## Activity 1
In the travel passage about riding to Hoshteva, in what year did Lord Byron and John Cam Hobhouse take the route on horseback that the narrator follows?
## Activity 2
Carry on the travel passage about following Lord Byron's route through southern Albania, beginning right after its final sentence.

## Passage shown

====

I urge my lazy chestnut horse up the mountain track to Hoshteva as the harsh noonday sun blasts off the white stone walls lining the final bends into the village. To my left is a handsome Orthodox church, straight ahead is a sign for a café bar. No prizes for guessing which I choose. In such a remote spot, I hardly dare hope for refrigeration as I tether my nag to the fence line under the trees. Miracle of miracles, I find it. Rarely has Korça beer tasted so good as when I glug a bottle beaded cold on a shady veranda.
On this occasion, I may have the advantage over Lord Byron and his Cambridge friend, John Cam Hobhouse, whose path on horseback in 1809 I am following across the mountains of southern Albania. In peace time, the odd couple would have made the traditional gap year Grand Tour through France and Italy but the Napoleonic Wars prompted a more ambitious adventure, starting in the brothels of Lisbon, then sailing across the Mediterranean to Greece.

====

## Records
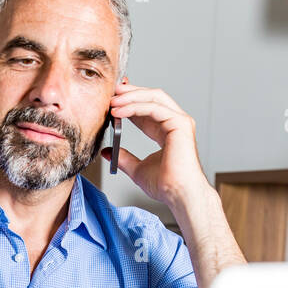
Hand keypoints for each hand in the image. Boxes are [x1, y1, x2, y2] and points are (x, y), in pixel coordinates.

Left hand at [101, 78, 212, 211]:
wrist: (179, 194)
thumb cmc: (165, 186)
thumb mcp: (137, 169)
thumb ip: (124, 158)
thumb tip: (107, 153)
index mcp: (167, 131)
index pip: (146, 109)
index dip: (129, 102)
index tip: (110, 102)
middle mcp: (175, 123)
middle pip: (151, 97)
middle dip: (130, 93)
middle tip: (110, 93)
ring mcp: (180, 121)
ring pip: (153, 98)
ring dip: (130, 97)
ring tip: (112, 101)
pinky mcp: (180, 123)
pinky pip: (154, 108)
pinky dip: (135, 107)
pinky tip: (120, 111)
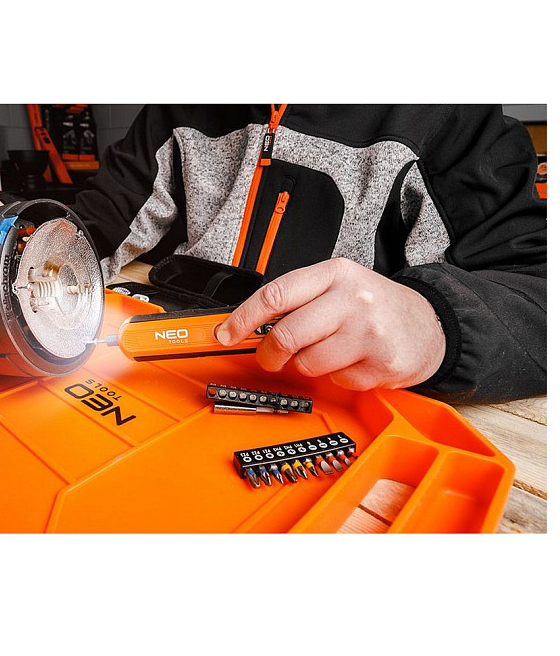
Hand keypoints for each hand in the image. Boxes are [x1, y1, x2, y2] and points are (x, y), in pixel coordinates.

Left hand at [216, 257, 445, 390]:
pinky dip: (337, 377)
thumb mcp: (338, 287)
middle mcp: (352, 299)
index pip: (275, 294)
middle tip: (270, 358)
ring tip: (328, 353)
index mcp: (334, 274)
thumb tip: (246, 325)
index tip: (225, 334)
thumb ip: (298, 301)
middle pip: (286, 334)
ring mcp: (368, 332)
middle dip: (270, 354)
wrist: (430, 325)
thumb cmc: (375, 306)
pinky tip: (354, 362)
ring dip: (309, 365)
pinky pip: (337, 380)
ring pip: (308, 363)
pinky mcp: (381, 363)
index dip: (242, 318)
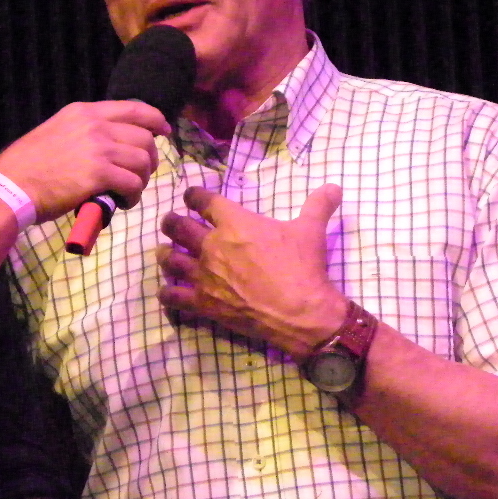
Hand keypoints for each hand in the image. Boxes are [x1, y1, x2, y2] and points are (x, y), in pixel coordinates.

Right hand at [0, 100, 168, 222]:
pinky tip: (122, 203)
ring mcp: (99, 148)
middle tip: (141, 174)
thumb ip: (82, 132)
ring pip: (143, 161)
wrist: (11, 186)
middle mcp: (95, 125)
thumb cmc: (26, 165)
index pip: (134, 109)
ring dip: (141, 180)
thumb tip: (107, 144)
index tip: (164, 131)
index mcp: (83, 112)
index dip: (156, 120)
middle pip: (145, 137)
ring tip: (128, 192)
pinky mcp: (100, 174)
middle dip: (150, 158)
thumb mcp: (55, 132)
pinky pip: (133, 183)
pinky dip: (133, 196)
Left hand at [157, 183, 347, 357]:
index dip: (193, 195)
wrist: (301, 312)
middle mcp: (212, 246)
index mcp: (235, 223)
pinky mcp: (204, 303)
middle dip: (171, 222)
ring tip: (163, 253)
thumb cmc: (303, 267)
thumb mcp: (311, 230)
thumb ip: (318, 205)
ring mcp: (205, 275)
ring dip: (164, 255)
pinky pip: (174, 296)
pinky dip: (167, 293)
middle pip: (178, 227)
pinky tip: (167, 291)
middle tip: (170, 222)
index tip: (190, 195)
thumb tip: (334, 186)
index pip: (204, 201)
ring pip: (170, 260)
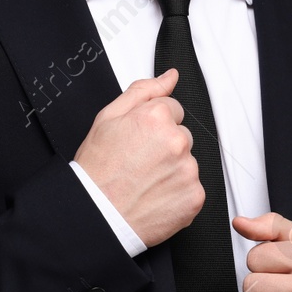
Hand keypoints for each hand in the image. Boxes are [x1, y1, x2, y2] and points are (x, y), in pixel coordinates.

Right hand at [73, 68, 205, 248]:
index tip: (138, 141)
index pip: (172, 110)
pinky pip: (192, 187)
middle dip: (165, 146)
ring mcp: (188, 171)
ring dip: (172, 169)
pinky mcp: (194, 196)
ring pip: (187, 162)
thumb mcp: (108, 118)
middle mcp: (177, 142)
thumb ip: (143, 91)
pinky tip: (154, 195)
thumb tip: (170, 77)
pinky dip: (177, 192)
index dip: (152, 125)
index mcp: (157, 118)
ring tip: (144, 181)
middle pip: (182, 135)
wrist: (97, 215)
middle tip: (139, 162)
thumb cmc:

====

## Response area 1
1809

## Response area 2
From there, they rode north for 120km, starting near Ionannina on the Greek side and ending in Tepelene in a palace of the despotic Ali Pasha. “The Vizier was a short man and very fat, though not particularly corpulent,” noted Hobhouse in his diary. “He had a very pleasing face, fair and round, with blue quick eyes, not at all settled into a Turkish gravity. He was mightily civil; and said he considered us as his children.” Given his reputation for roasting his enemies alive, this was a good result, especially as he joked with his visitors while stylish youths served sweetmeats, coffee and pipes.
The last barely touched Mediterranean beaches in Europe
This agenda was no hardship for the bisexual Byron: at the age of 23, he welcomed the Levant’s potential for passions that were illegal back home. His journey inspired Childe Harolds Pilgrimage, the poem that created the Byronic hero, intemperate, self indulgent, irresistible, autobiographical. While he worked on his immortality, poor Hobhouse, described as “short, plain, furtive and unhygienic”, charted their progress in more pedestrian terms.
“A great deal depends on your choice of dragoman because he is your managing man,” he wrote. “He must procure your lodging, food, horses and all conveniences.” I have my own dragoman, a thoroughly Ottoman Mr Fixit, in Auron Tare, born into the upper echelons of Albanian society in the Ottoman town of Gjirokastër. Kela Qendro, his flame-haired assistant, is young, forceful and fluent in English. “Many of my friends have interesting jobs, but working with foreigners as a tour guide means I earn more than they do,” she says as we set out on the Byron circuit.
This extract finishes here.